Melanie richtete sich auf, ging in die Diele und sperrte die Wohnungstür auf, öffnete sie, lauschte ins Treppenhaus und huschte dann hinaus. Schnell, aber dennoch leise, lief sie die Treppe hinunter, die Haustür ließ sich öffnen, Melanie trat hinaus auf die Straße.
Einen Moment lang wollte sie Resignation überkommen, als sie daran dachte, dass sie keinen Cent besaß und sie den Heroinentzug immer krasser spürte. Sie war unruhig, angespannt und sie fühlte körperliche Schwäche. Dazu kamen das Zittern und das Schwitzen.
Melanie hatte keine Ahnung, was noch auf sie zukommen würde. Sie dachte auch nicht darüber nach. Zu den Entzugssymptomen gesellten sich die Nachwirkungen des Alkoholrausches.
Melanie gab sich einen Ruck und marschierte los. Georg schlief. Es war alles so einfach. Sie konnte einfach davon spazieren. Dabei war sie wie eine Gefangene gehalten worden ...
Melanie hatte keine Ahnung, wo sie sich befand. Mit weichen Knien wankte sie dahin. Sie verspürte Übelkeit.
Fußgänger begegneten ihr und musterten sie neugierig. Alles in ihr schrie nach einem Schuss. Seit sie aus der Jugendhilfeeinrichtung entführt wurde, war sie – nachdem ihr das erste Mal Rauschgift gespritzt worden war – etwa alle sechs bis acht Stunden versorgt worden.
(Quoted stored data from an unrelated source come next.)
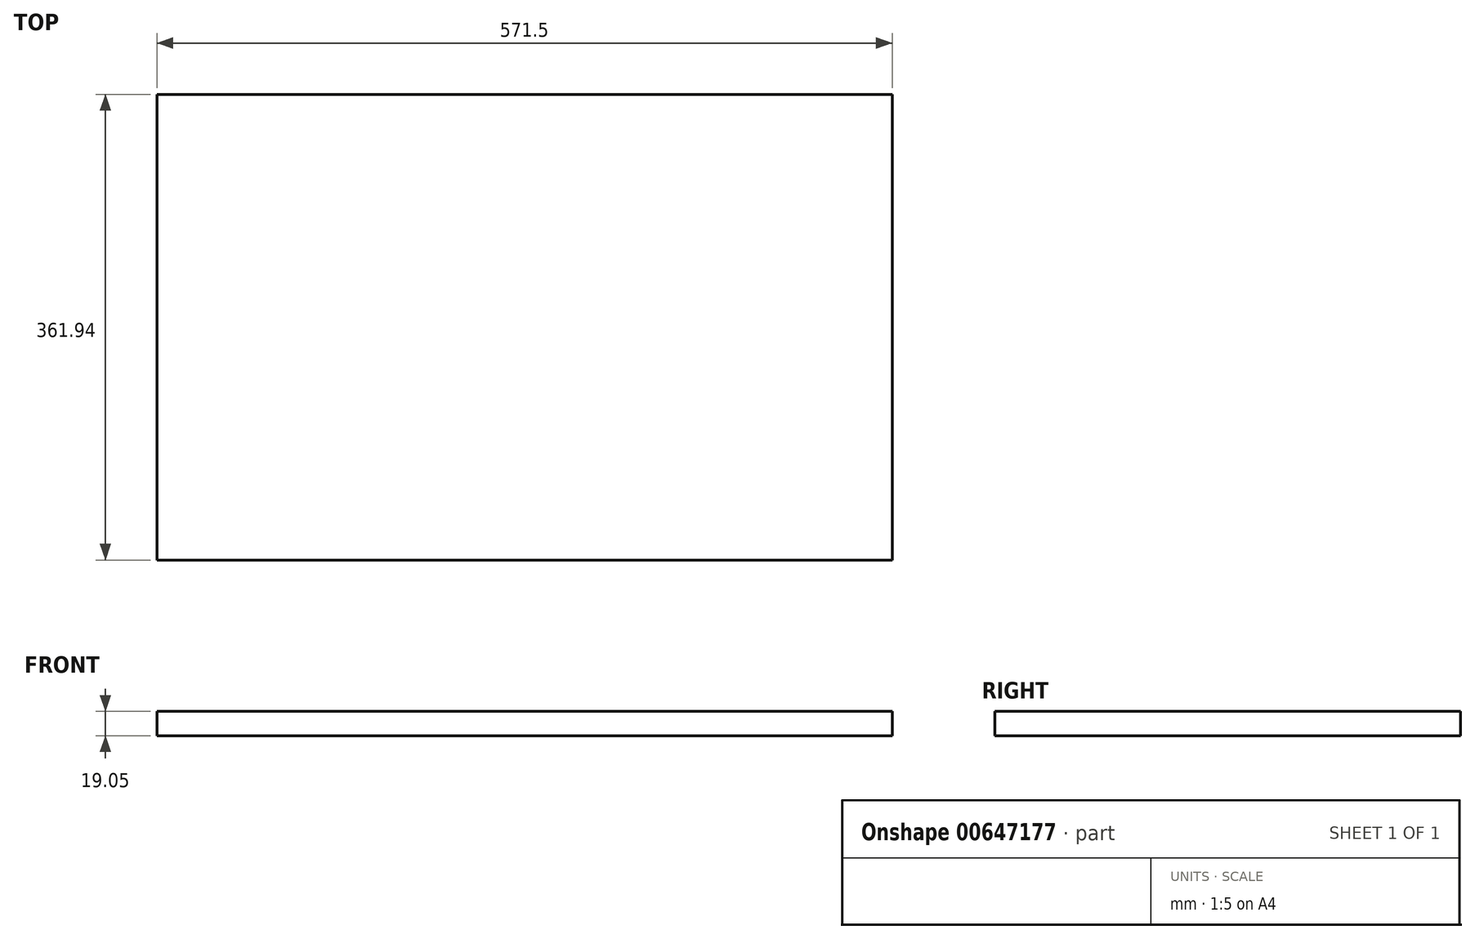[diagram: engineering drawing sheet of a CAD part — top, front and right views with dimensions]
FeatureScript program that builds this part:
annotation { "Feature Type Name" : "Feature", "Feature Type Description" : "" }
export const myFeature = defineFeature(function(context is Context, id is Id, definition is map)
    precondition{}
    {
        {
            var Q0;
            Q0=qCreatedBy(makeId("Top.planeOp"),FACE);
            var sketch = newSketch(context, id + "F0", { "sketchPlane" : qUnion([Q0])});
            skLineSegment(sketch, "E0.bottom", {"start": v(-285.75, 180.97) * mm, "end": v(285.75, 180.97) * mm});
            skLineSegment(sketch, "E0.top", {"start": v(-285.75, -180.98) * mm, "end": v(285.75, -180.98) * mm});
            skLineSegment(sketch, "E0.left", {"start": v(-285.75, 180.97) * mm, "end": v(-285.75, -180.98) * mm});
            skLineSegment(sketch, "E0.right", {"start": v(285.75, 180.97) * mm, "end": v(285.75, -180.98) * mm});
            skPoint(sketch, "E0.middle", {"position": v(0, 0) * mm});
            skSolve(sketch);
        }
        {
            var Q0;
            Q0=makeQuery(id+"F0.imprint","IMPRINT",FACE,{"disambiguationData":[TD([[makeQuery(id+"F0.imprint","IMPRINT",EDGE,{"derivedFrom":sQuery(id+"F0.wireOp",EDGE,"E0.bottom")}),-1.0]])]});
            extrude(context, id + "F1", {"entities" : qUnion([Q0]), "depth" : 19.05 * mm, "offsetDistance" : 25.4 * mm});
        }
    });
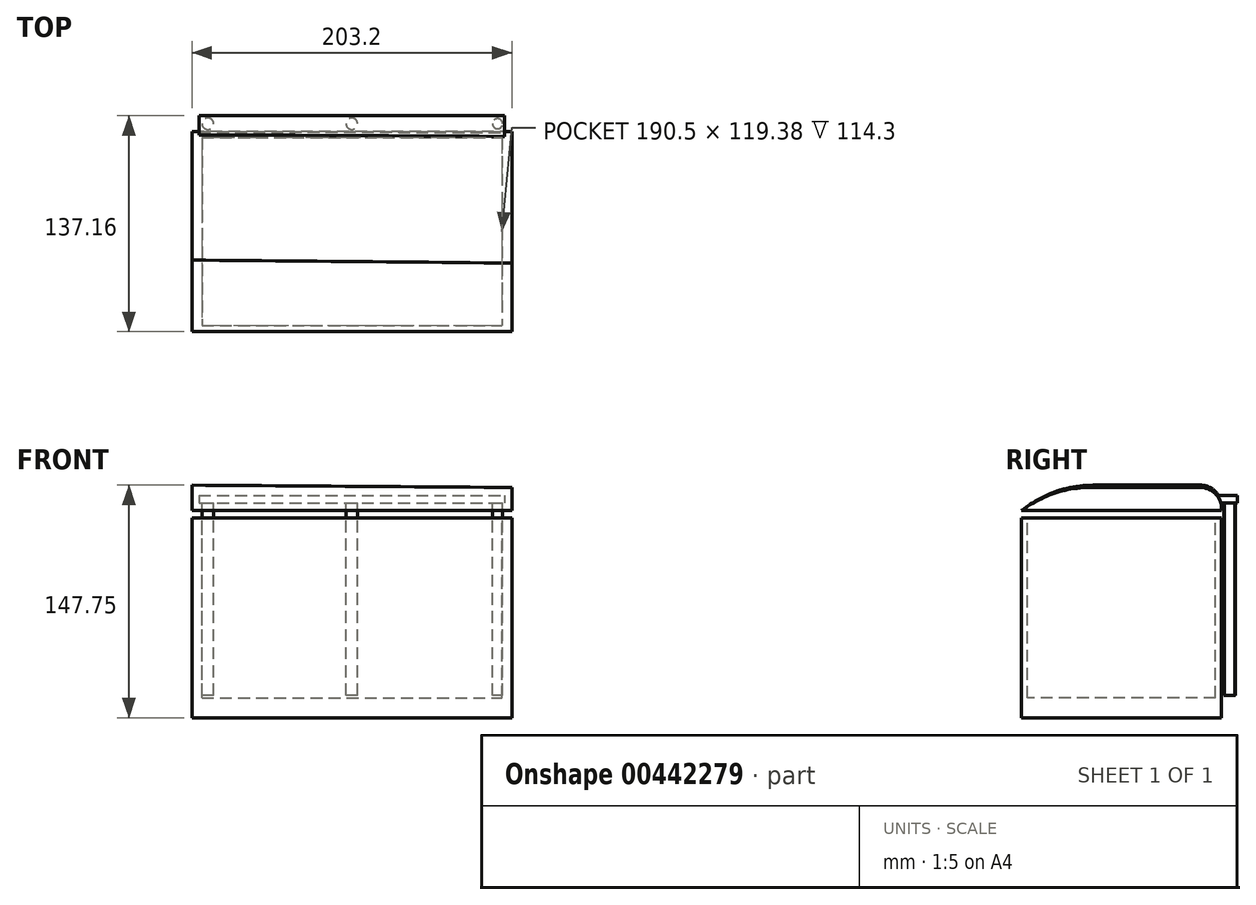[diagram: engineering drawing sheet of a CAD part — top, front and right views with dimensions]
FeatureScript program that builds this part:
annotation { "Feature Type Name" : "Feature", "Feature Type Description" : "" }
export const myFeature = defineFeature(function(context is Context, id is Id, definition is map)
    precondition{}
    {
        {
            var Q0;
            Q0=qCreatedBy(makeId("Front.planeOp"),FACE);
            var sketch = newSketch(context, id + "F0", { "sketchPlane" : qUnion([Q0])});
            skLineSegment(sketch, "E0.bottom", {"start": v(-101.6, 63.5) * mm, "end": v(101.6, 63.5) * mm});
            skLineSegment(sketch, "E0.top", {"start": v(-101.6, -63.5) * mm, "end": v(101.6, -63.5) * mm});
            skLineSegment(sketch, "E0.left", {"start": v(-101.6, 63.5) * mm, "end": v(-101.6, -63.5) * mm});
            skLineSegment(sketch, "E0.right", {"start": v(101.6, 63.5) * mm, "end": v(101.6, -63.5) * mm});
            skPoint(sketch, "E0.middle", {"position": v(0, 0) * mm});
            skSolve(sketch);
        }
        {
            var Q0;
            Q0=makeQuery(id+"F0.imprint","IMPRINT",FACE,{"disambiguationData":[TD([[makeQuery(id+"F0.imprint","IMPRINT",EDGE,{"derivedFrom":sQuery(id+"F0.wireOp",EDGE,"E0.bottom")}),-1.0]])]});
            extrude(context, id + "F1", {"entities" : qUnion([Q0]), "endBound" : BoundingType.SYMMETRIC, "depth" : 127 * mm});
        }
        {
            var Q0;
            Q0=makeQuery(id+"F1.opExtrude","SWEPT_FACE",FACE,{"disambiguationData":[OSD([sQuery(id+"F0.wireOp",EDGE,"E0.bottom")])]});
            var sketch = newSketch(context, id + "F2", { "sketchPlane" : qUnion([Q0])});
            skLineSegment(sketch, "E1.bottom", {"start": v(-95.25, 59.7) * mm, "end": v(95.25, 59.7) * mm});
            skLineSegment(sketch, "E1.top", {"start": v(-95.25, -59.7) * mm, "end": v(95.25, -59.7) * mm});
            skLineSegment(sketch, "E1.left", {"start": v(-95.25, 59.7) * mm, "end": v(-95.25, -59.7) * mm});
            skLineSegment(sketch, "E1.right", {"start": v(95.25, 59.7) * mm, "end": v(95.25, -59.7) * mm});
            skPoint(sketch, "E1.middle", {"position": v(0, 0) * mm});
            skSolve(sketch);
        }
        {
            var Q0;
            Q0=makeQuery(id+"F2.imprint","IMPRINT",FACE,{"disambiguationData":[TD([[makeQuery(id+"F2.imprint","IMPRINT",EDGE,{"derivedFrom":sQuery(id+"F2.wireOp",EDGE,"E1.bottom")}),-1.0]])]});
            extrude(context, id + "F3", {"entities" : qUnion([Q0]), "operationType" : NewBodyOperationType.REMOVE, "oppositeDirection" : true, "depth" : 114.3 * mm});
        }
        {
            var Q0;
            Q0=makeQuery(id+"F1.opExtrude","CAP_FACE",FACE,{"disambiguationData":[OSD([sQuery(id+"F0.wireOp",EDGE,"E0.bottom"),sQuery(id+"F0.wireOp",EDGE,"E0.top"),sQuery(id+"F0.wireOp",EDGE,"E0.left"),sQuery(id+"F0.wireOp",EDGE,"E0.right")])],"isStart":false});
            var sketch = newSketch(context, id + "F4", { "sketchPlane" : qUnion([Q0])});
            skLineSegment(sketch, "E2", {"start": v(-101.6, 68.03) * mm, "end": v(-101.6, 84.25) * mm});
            skLineSegment(sketch, "E3", {"start": v(-101.6, 84.25) * mm, "end": v(101.6, 82.78) * mm});
            skLineSegment(sketch, "E4", {"start": v(101.6, 82.78) * mm, "end": v(101.6, 68.03) * mm});
            skLineSegment(sketch, "E5", {"start": v(101.6, 68.03) * mm, "end": v(-101.6, 68.03) * mm});
            skSolve(sketch);
        }
        {
            var Q0;
            Q0=makeQuery(id+"F4.imprint","IMPRINT",FACE,{"disambiguationData":[TD([[makeQuery(id+"F4.imprint","IMPRINT",EDGE,{"derivedFrom":sQuery(id+"F4.wireOp",EDGE,"E2")}),-1.0]])]});
            extrude(context, id + "F5", {"entities" : qUnion([Q0]), "oppositeDirection" : true, "depth" : 127 * mm});
        }
        {
            var Q0;
            Q0=makeQuery(id+"F5.opExtrude","CAP_FACE",FACE,{"disambiguationData":[OSD([sQuery(id+"F4.wireOp",EDGE,"E2"),sQuery(id+"F4.wireOp",EDGE,"E3"),sQuery(id+"F4.wireOp",EDGE,"E4"),sQuery(id+"F4.wireOp",EDGE,"E5")])],"isStart":false});
            var sketch = newSketch(context, id + "F6", { "sketchPlane" : qUnion([Q0])});
            skLineSegment(sketch, "E6.bottom", {"start": v(97.05, 77.78) * mm, "end": v(-97.05, 77.78) * mm});
            skLineSegment(sketch, "E6.top", {"start": v(97.05, 73.02) * mm, "end": v(-97.05, 73.02) * mm});
            skLineSegment(sketch, "E6.left", {"start": v(97.05, 77.78) * mm, "end": v(97.05, 73.02) * mm});
            skLineSegment(sketch, "E6.right", {"start": v(-97.05, 77.78) * mm, "end": v(-97.05, 73.02) * mm});
            skPoint(sketch, "E6.middle", {"position": v(0, 75.4) * mm});
            skPoint(sketch, "E6.middle.positionSnap0", {"position": v(-101.6, 75.4) * mm});
            skPoint(sketch, "E6.centerSnap0", {"position": v(-101.6, 75.4) * mm});
            skSolve(sketch);
        }
        {
            var Q0;
            Q0=makeQuery(id+"F6.imprint","IMPRINT",FACE,{"disambiguationData":[TD([[makeQuery(id+"F6.imprint","IMPRINT",EDGE,{"derivedFrom":sQuery(id+"F6.wireOp",EDGE,"E6.bottom")}),1.0]])]});
            extrude(context, id + "F7", {"entities" : qUnion([Q0]), "operationType" : NewBodyOperationType.ADD, "depth" : 10.16 * mm});
        }
        {
            var Q0;
            Q0=makeQuery(id+"F7.opExtrude","SWEPT_FACE",FACE,{"disambiguationData":[OSD([sQuery(id+"F6.wireOp",EDGE,"E6.bottom")])]});
            var sketch = newSketch(context, id + "F8", { "sketchPlane" : qUnion([Q0])});
            skCircle(sketch, "E7", {"center": v(-91.44, 68.58) * mm, "radius": 3.67 * mm});
            skPoint(sketch, "E7.centerSnap0", {"position": v(-97.05, 68.58) * mm});
            skCircle(sketch, "E8", {"center": v(92.55, 68.58) * mm, "radius": 3.22 * mm});
            skPoint(sketch, "E8.centerSnap0", {"position": v(97.05, 68.58) * mm});
            skSolve(sketch);
        }
        {
            var Q0;
            Q0=makeQuery(id+"F8.imprint","IMPRINT",FACE,{"disambiguationData":[TD([[makeQuery(id+"F8.imprint","IMPRINT",EDGE,{"derivedFrom":sQuery(id+"F8.wireOp",EDGE,"E7")}),1.0]])]});
            var Q1;
            Q1=makeQuery(id+"F8.imprint","IMPRINT",FACE,{"disambiguationData":[TD([[makeQuery(id+"F8.imprint","IMPRINT",EDGE,{"derivedFrom":sQuery(id+"F8.wireOp",EDGE,"E8")}),1.0]])]});
            extrude(context, id + "F9", {"entities" : qUnion([Q0, Q1]), "operationType" : NewBodyOperationType.ADD, "oppositeDirection" : true, "depth" : 127 * mm});
        }
        {
            var Q0;
            Q0=makeQuery(id+"F7.opExtrude","SWEPT_FACE",FACE,{"disambiguationData":[OSD([sQuery(id+"F6.wireOp",EDGE,"E6.bottom")])]});
            var sketch = newSketch(context, id + "F10", { "sketchPlane" : qUnion([Q0])});
            skCircle(sketch, "E9", {"center": v(0, 68.58) * mm, "radius": 3.65 * mm});
            skPoint(sketch, "E9.centerSnap0", {"position": v(-97.05, 68.58) * mm});
            skPoint(sketch, "E9.centerSnap1", {"position": v(0, 63.5) * mm});
            skSolve(sketch);
        }
        {
            var Q0;
            Q0=makeQuery(id+"F10.imprint","IMPRINT",FACE,{"disambiguationData":[TD([[makeQuery(id+"F10.imprint","IMPRINT",EDGE,{"derivedFrom":sQuery(id+"F10.wireOp",EDGE,"E9")}),1.0]])]});
            extrude(context, id + "F11", {"entities" : qUnion([Q0]), "operationType" : NewBodyOperationType.ADD, "oppositeDirection" : true, "depth" : 127 * mm});
        }
        {
            var Q0;
            Q0=makeQuery(id+"F5.opExtrude","CAP_EDGE",EDGE,{"disambiguationData":[OSD([sQuery(id+"F4.wireOp",EDGE,"E3")])],"isStart":true});
            fillet(context, id + "F12", {"entities" : qUnion([Q0]), "radius" : 71.75 * mm, "tangentPropagation" : true, "allowEdgeOverflow" : false});
        }
        {
            var Q0;
            Q0=makeQuery(id+"F5.opExtrude","CAP_EDGE",EDGE,{"disambiguationData":[OSD([sQuery(id+"F4.wireOp",EDGE,"E3")])],"isStart":false});
            fillet(context, id + "F13", {"entities" : qUnion([Q0]), "radius" : 13.5 * mm, "tangentPropagation" : true, "allowEdgeOverflow" : false});
        }
    });
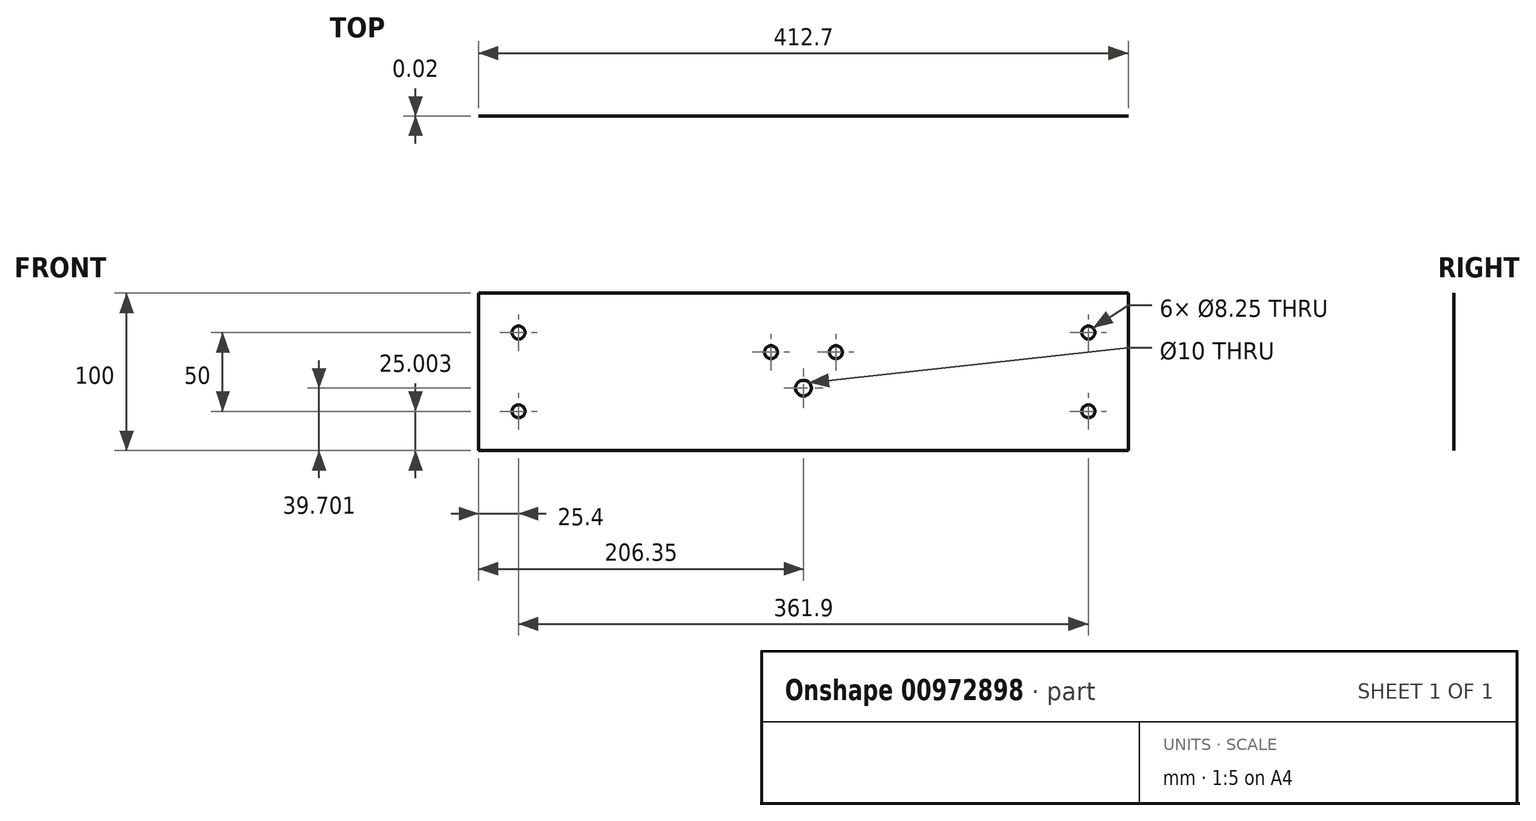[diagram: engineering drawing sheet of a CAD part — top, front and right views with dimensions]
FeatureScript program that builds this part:
annotation { "Feature Type Name" : "Feature", "Feature Type Description" : "" }
export const myFeature = defineFeature(function(context is Context, id is Id, definition is map)
    precondition{}
    {
        {
            var Q0;
            Q0=qCreatedBy(makeId("Front.planeOp"),FACE);
            var sketch = newSketch(context, id + "F0", { "sketchPlane" : qUnion([Q0])});
            skCircle(sketch, "E0", {"center": v(-180.95, 32.47) * mm, "radius": 4.12 * mm});
            skCircle(sketch, "E1", {"center": v(-180.95, -17.53) * mm, "radius": 4.12 * mm});
            skCircle(sketch, "E2", {"center": v(0, -2.83) * mm, "radius": 5 * mm});
            skCircle(sketch, "E3", {"center": v(-20.6, 20) * mm, "radius": 4.12 * mm});
            skLineSegment(sketch, "E4", {"start": v(206.35, -42.53) * mm, "end": v(206.35, 57.47) * mm});
            skLineSegment(sketch, "E5", {"start": v(206.35, -42.53) * mm, "end": v(-206.35, -42.53) * mm});
            skLineSegment(sketch, "E6", {"start": v(-206.35, -42.53) * mm, "end": v(-206.35, 57.47) * mm});
            skLineSegment(sketch, "E7", {"start": v(0, 57.47) * mm, "end": v(0, -42.53) * mm, "construction": true});
            skCircle(sketch, "E8.MirrorC", {"center": v(20.6, 20) * mm, "radius": 4.12 * mm});
            skCircle(sketch, "E9.MirrorC", {"center": v(180.95, 32.47) * mm, "radius": 4.12 * mm});
            skCircle(sketch, "E10.MirrorC", {"center": v(180.95, -17.53) * mm, "radius": 4.12 * mm});
            skLineSegment(sketch, "E11", {"start": v(-206.35, 7.47) * mm, "end": v(206.35, 7.47) * mm, "construction": true});
            skLineSegment(sketch, "E12.bottom", {"start": v(-206.35, 57.47) * mm, "end": v(206.35, 57.47) * mm});
            skLineSegment(sketch, "E12.top", {"start": v(-206.35, -42.53) * mm, "end": v(206.35, -42.53) * mm});
            skLineSegment(sketch, "E12.left", {"start": v(-206.35, 57.47) * mm, "end": v(-206.35, -42.53) * mm});
            skLineSegment(sketch, "E12.right", {"start": v(206.35, 57.47) * mm, "end": v(206.35, -42.53) * mm});
            skPoint(sketch, "E12.middle", {"position": v(0, 7.47) * mm});
            skSolve(sketch);
        }
        {
            var Q0;
            Q0=qSketchRegion(id+"F0",true);
            extrude(context, id + "F1", {"entities" : qUnion([Q0]), "depth" : 1 / 50.8 * mm, "offsetDistance" : 25 * mm});
        }
    });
Seit sie zum letzten Mal an der Nadel gewesen war, waren zwölf oder noch mehr Stunden vergangen. Die Sehnsucht nach der Wirkung der Droge wurde fast übermächtig in ihr.
Melanie erreichte eine U-Bahnhaltestelle. Einige Leute warteten da. Etwas abseits standen drei Jugendliche und rauchten. Die Burschen lachten miteinander. Einer sagte laut, als wäre er bemüht, auch die anderen Menschen an der Haltestelle an seinem Erlebnis teilhaben zu lassen: »Dann haben mich die beiden Ladys so richtig...«
»Gebt mir eine Zigarette«, krächzte Melanie. Ihre Nasenflügel bebten. Der Junge hatte abgebrochen und die drei starrten das Mädchen an.
»Eine Zigarette«, wiederholte Melanie. »Bitte.«
Einer der Jungs grinste anzüglich. »Gibt's 'ne Gegenleistung?«
»Die sieht ziemlich fertig aus«, sagte einer der anderen Burschen. »He, was ist los mit dir, Baby? Hast du durchgemacht?«
Und der dritte der Kerle fügte hinzu: »Wetten, dass wir von der für eine Zigarette alles haben können.« Er grinste schief und fixierte Melanie mit gierigem Blick.